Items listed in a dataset
■ ■ ■

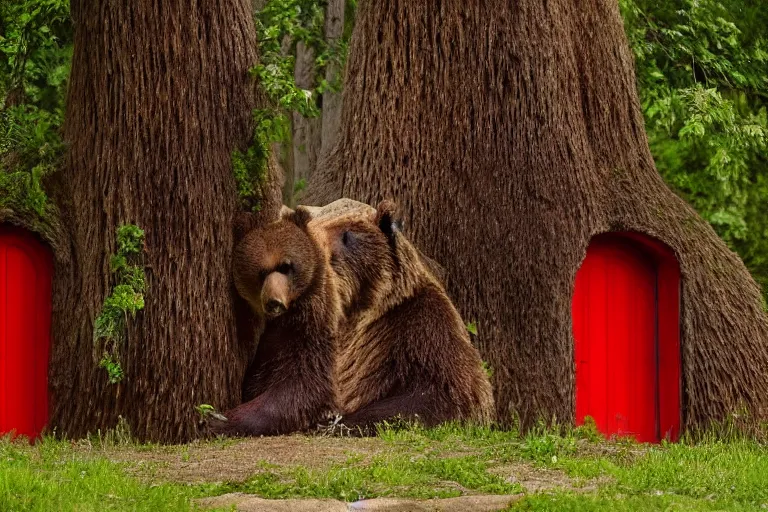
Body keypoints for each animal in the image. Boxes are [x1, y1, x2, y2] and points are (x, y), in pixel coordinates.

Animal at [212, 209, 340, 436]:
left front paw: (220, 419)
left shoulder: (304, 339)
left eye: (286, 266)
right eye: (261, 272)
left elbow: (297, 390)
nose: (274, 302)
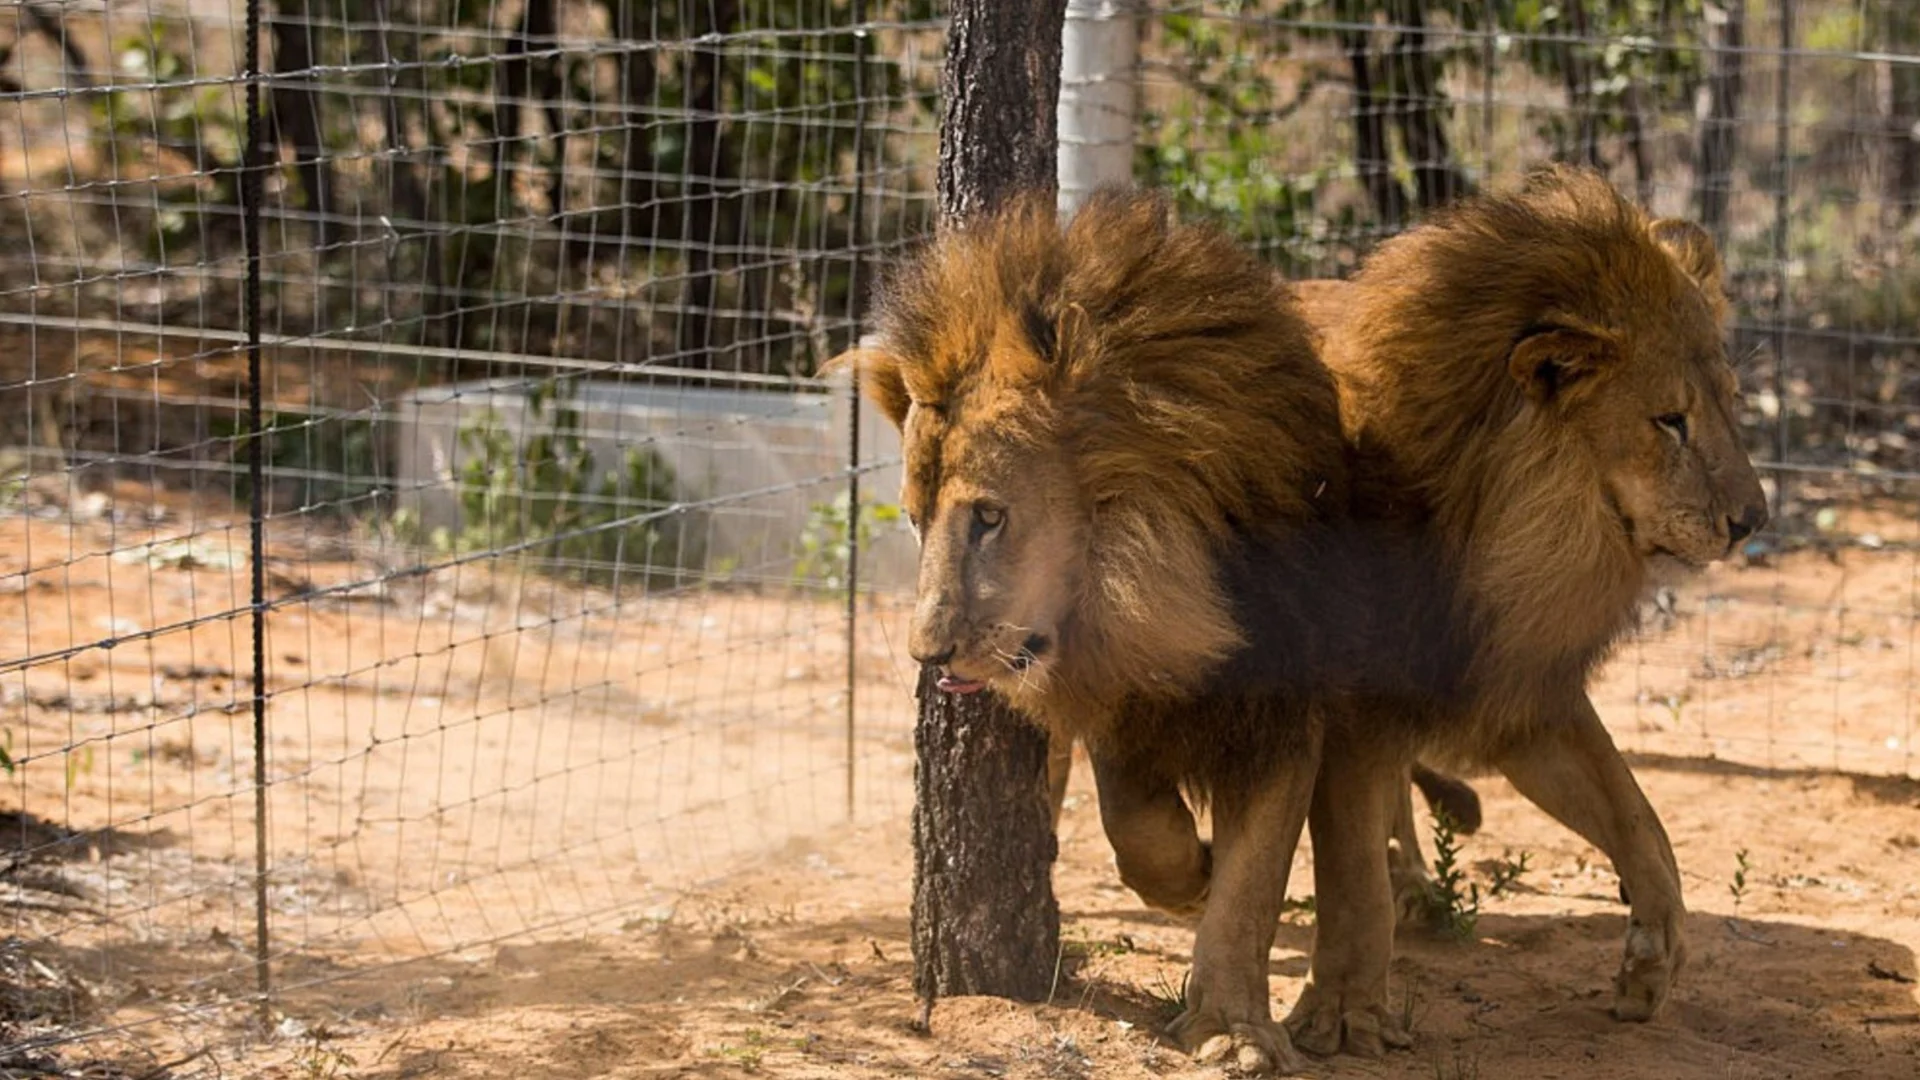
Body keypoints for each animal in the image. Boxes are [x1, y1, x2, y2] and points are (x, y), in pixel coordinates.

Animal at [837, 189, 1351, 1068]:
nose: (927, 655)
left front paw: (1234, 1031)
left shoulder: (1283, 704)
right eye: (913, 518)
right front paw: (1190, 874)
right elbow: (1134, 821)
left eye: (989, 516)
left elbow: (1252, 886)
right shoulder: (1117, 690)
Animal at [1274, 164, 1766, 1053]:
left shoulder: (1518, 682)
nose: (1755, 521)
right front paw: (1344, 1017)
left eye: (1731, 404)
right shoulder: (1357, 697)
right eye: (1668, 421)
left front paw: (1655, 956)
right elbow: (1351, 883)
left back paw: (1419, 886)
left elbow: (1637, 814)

■ ■ ■

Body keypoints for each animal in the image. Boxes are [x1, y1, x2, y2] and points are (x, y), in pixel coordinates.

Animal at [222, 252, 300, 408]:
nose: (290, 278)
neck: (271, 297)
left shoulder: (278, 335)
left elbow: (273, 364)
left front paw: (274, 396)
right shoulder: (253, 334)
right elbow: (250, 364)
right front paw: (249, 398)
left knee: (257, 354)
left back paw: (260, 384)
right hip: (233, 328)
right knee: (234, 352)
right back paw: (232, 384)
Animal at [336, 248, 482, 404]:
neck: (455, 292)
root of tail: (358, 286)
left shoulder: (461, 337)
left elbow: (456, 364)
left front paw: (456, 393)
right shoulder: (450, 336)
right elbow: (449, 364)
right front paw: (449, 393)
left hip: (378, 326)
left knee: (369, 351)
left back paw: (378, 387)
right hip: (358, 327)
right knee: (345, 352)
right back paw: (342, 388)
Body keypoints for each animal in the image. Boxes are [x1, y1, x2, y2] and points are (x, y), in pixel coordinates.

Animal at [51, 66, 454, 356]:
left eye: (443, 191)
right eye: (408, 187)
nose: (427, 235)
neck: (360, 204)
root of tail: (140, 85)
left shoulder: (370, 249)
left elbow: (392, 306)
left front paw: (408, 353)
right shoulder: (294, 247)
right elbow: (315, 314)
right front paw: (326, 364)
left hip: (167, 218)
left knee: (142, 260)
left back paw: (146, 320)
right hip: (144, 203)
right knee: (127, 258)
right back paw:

■ ■ ■

(Description of the task) Each line above that includes "knee" should be shown.

(Task solution)
left knee: (257, 354)
right knee: (234, 352)
left knee: (369, 351)
right knee: (345, 352)
left knee: (142, 260)
right knee: (127, 258)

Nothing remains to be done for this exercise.